Is it possible to only store different reports then for each host report just increment a count of how many identical reports there are? That way you just add a table with PK (report uuid or something) to a FK (MMDDYYYYHHMMSS timestamp?) in a new table and have a count of how many after that are identical.

Then you can kill off all the dupes of a report with one row deletion.
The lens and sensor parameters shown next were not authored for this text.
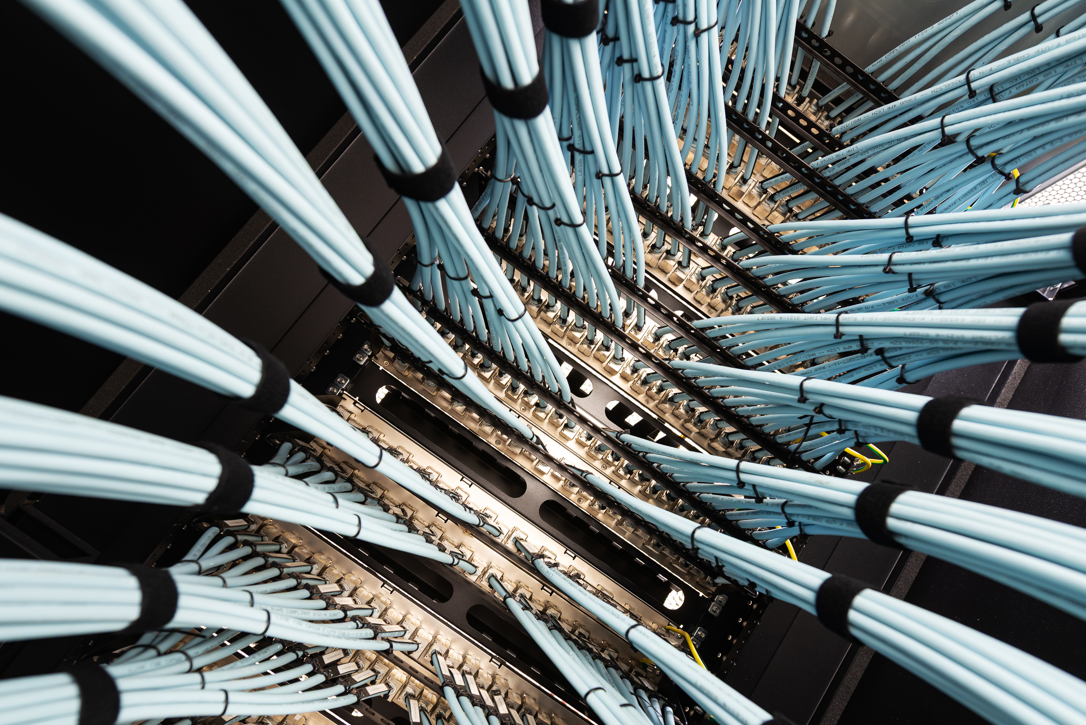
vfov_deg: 66.2
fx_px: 543
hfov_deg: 90.0
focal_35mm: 18
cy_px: 462
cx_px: 552
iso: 100
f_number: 4
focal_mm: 14
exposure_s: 4
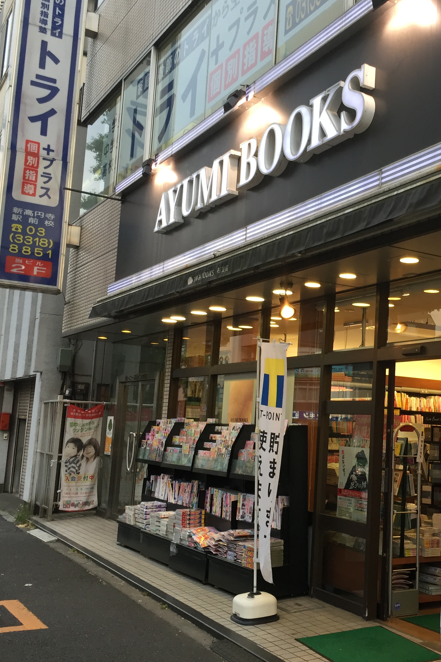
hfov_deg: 32.0
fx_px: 753
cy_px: 327
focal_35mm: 41
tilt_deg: +7.4
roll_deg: -2.9
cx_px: 337
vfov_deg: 47.4
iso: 32
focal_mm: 4.15
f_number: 2.2
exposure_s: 1/40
This also allows for addl functionality like reporting on changes (like when that new table gets a new row, etc.)

1 Like

IMHO, in a large environment like ours, I don’t believe it would be possible to find a magic number - reports from hosts may come at any moment resulting a deadlock, so just adding this feature is already a big improvement (at least, for us).

I tried 50, but it is still the same:

# foreman-rake reports:expire
Successfully encrypted field for Setting::Auth oauth_consumer_key
Successfully decrypted field for Setting::Auth oauth_consumer_key
Successfully decrypted field for Setting::Auth oauth_consumer_key
Successfully decrypted field for Setting::Auth oauth_consumer_key
Successfully decrypted field for Setting::Auth oauth_consumer_key
Successfully encrypted field for Setting::Auth oauth_consumer_secret
Successfully decrypted field for Setting::Auth oauth_consumer_secret
Successfully decrypted field for Setting::Auth oauth_consumer_secret
Successfully decrypted field for Setting::Auth oauth_consumer_secret
Successfully decrypted field for Setting::Auth oauth_consumer_secret
Expired 50 Config reports at rate 200 rec/sec
Expired 50 Config reports at rate 290 rec/sec
Expired 50 Config reports at rate 130 rec/sec
Expired 50 Config reports at rate 18 rec/sec
Expired 50 Config reports at rate 261 rec/sec
Expired 50 Config reports at rate 328 rec/sec
Expired 50 Config reports at rate 153 rec/sec
Expired 50 Config reports at rate 59 rec/sec
Expired 50 Config reports at rate 23 rec/sec
Expired 50 Config reports at rate 284 rec/sec
rake aborted!
ActiveRecord::StatementInvalid: Mysql2::Error: Deadlock found when trying to get lock; try restarting transaction: COMMIT
<snip>

BTW, the calculation above does not seem to match the reality - before I ran above rake, I checked in UI to see that I had 12717 reports. After the rake got aborted, I had 12504 reports, so only 213 reports truly got expired vs. 450 reported by rake (I’m not counting the last batch as it was the one interrupted). Am I looking at this in a wrong way?

This is a possibility, but I wonder how much slow will be actually comparing reports each other. My concern is that this will be actually slower than simply storing it as-is (and deleting old reports early on).

Thanks for numbers. But according to your earlier comments, the patch is still an improvement, is it?

You are counting right, the moment “Expired…” log is reported, transaction ends and as long as there was no rollback the transaction should be commited.

Were you comparing count reports older than XYZ or total count? If the latter, you might have incoming entries.

I just looked at total counts before and after.

Yes, this patch was a very big help in my situation and I’m not too concerned with accuracy of the reporting, so thank you again!